China was the No 1 manufacturer in 2018, followed by the United States, Japan, Germany, India, Mexico and South Korea, KAMA found, as reported by Yonhap news agency. South Korea – home to global brands Hyundai, Kia, SsangYong, GM Daewoo and Renault Samsung – had held the fifth-place ranking between 2005 and 2015, before falling behind India, and more recently Mexico, in the last three years.
South Korea-based carmakers churned out 4.03 million vehicles in 2018, accounting for 4.1% of global automobile production, according to KAMA data. That number was down from 4.12 million vehicles in 2017, 4.23 million in 2016 and 4.56 million in 2015.
Internationally, South Korean automakers have been hit by falling exports as global demand fell – a problem that led, at least in part, to the closure of a GM Daewoo manufacturing plant in the town of Gunsan in 2018.
Domestically, they have suffered from high wages and militant unions. In particular, Hyundai Motor’s unionists are known as “The Aristocrats of Labor” in South Korea, because of their high wages and generous working conditions. They have struck every year since 2012.
As a result, and in a long-term trend, South Korean carmakers have been moving offshore to locations including Brazil, China, Eastern Europe, India, Mexico, Russia, Turkey and the United States.

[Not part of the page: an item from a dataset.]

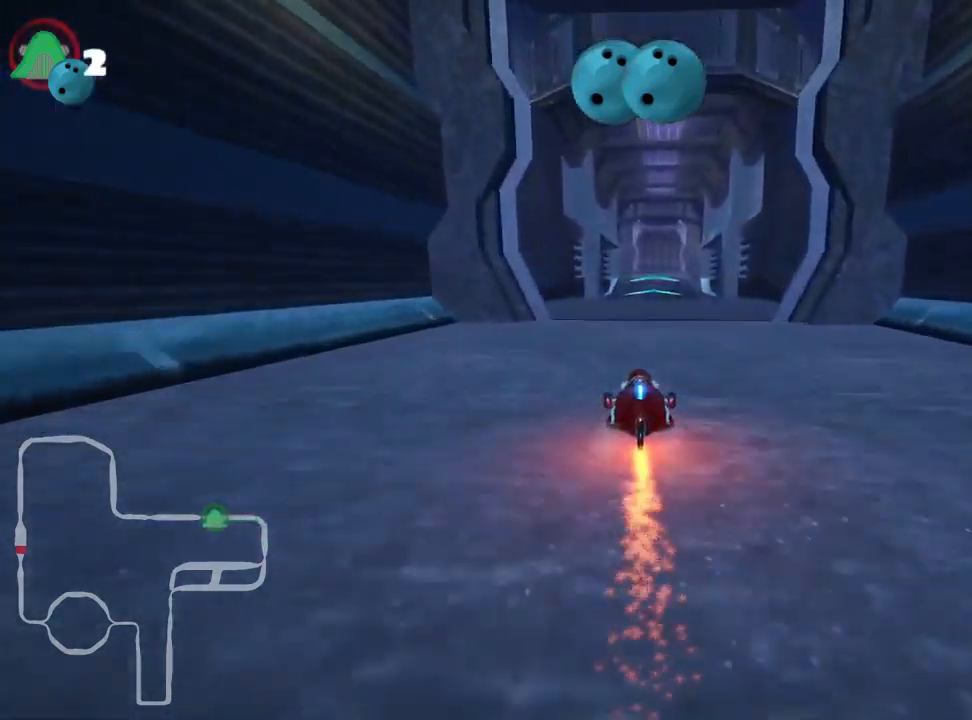
{"keys": ["up"], "events": [[17, "right", "up"], [384, "right", "down"], [467, "right", "up"]]}
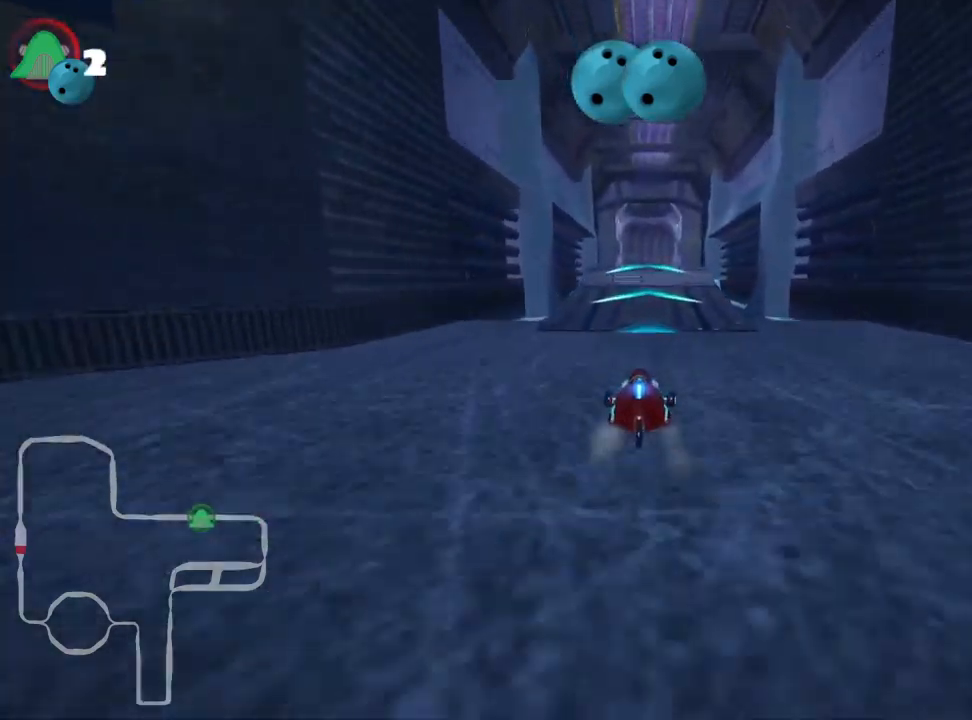
{"keys": ["up"], "events": []}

A staffer from KAMA, a body that represents carmakers, told local media that Korea’s declining ranking was due to the confrontational relationship between labor and management, plus high labor costs and low efficiency at assembly lines.
Auto exports are a mixed bag, KAMA found in separate data published last week. It found that while the number of vehicle exports had fallen 1.6% last year, unit costs of those exports had risen by the same figure, 1.6%, largely on the pricier sport utility vehicles, whose export numbers rose 6.7% over 2017’s numbers. SUV demand globally has spiked as a result of low oil prices over the last three years.
But regardless of pricing, the overall export volumes of South Korea-made cars has been declining since 2012, KAMA found.